This is a treat. On Jan. 21st, a meteoroid slammed into the Moon. We know this because many amateur astronomers witnessed the explosion and recorded video and photos. The fireball was visible against the shadowy backdrop of a total lunar eclipse. Video of the event follows.
We know this because many amateur astronomers witnessed or photographed the explosion. Petr Horálek was one of them; he captured the fireball from Boa Vista, one of the islands of Cape Verde:
“As I was sorting through my pictures of the eclipse, I was trying to avoid images with dusty specks or hot pixels,” says Horálek. “Upon closer inspection, I realized this was no hot pixel. It was a flash of light on the Moon–and other astronomers had photographed it as well.”
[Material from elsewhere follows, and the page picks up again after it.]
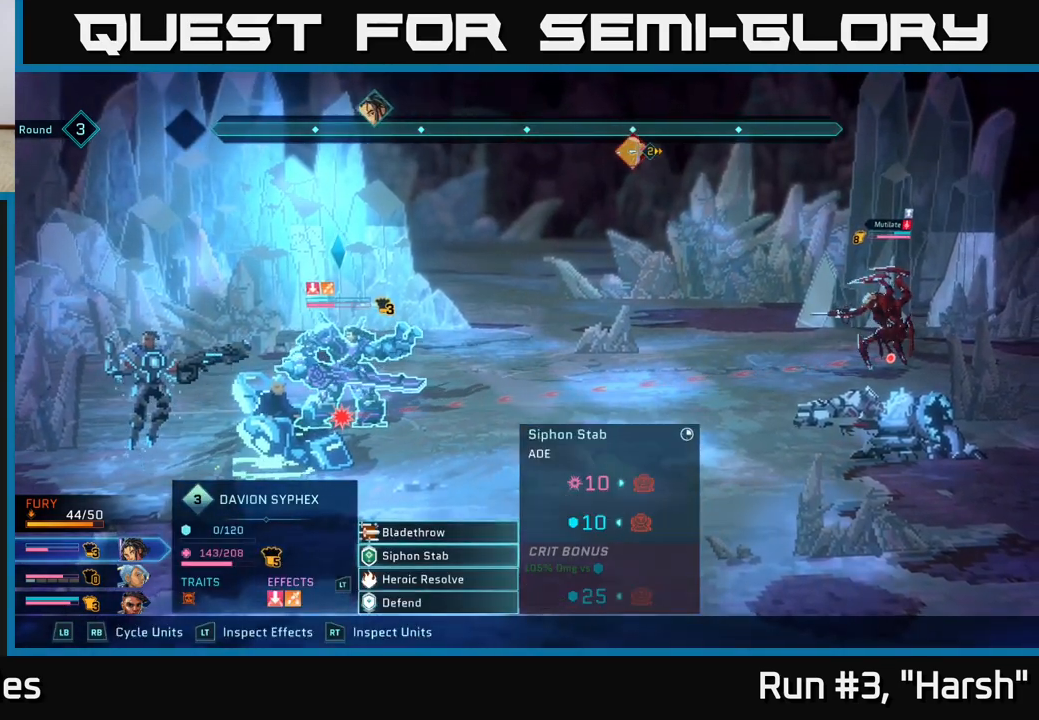
{"buttons": [], "left_stick": "center", "right_stick": "center", "events": [[117, "left_stick", "center"], [200, "left_stick", "up"], [367, "left_stick", "center"]]}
At least a dozen reliable still images and videos of the impact have surfaced so far.
Here is video of the strike during the eclipse:
These images correspond to a lunar impact flash spotted by the telescopes operating in the framework of the MIDAS survey on Jan. 21, at 4:41:38 universal time (23:41:38 US eastern time). The impact took place during the totality phase of the lunar eclipse. The flash was produced by a rock (a meteoroid) that hit the lunar ground. The MIDAS Survey is being conducted by the University of Huelva and the Institute of Astrophysics of Andalusia.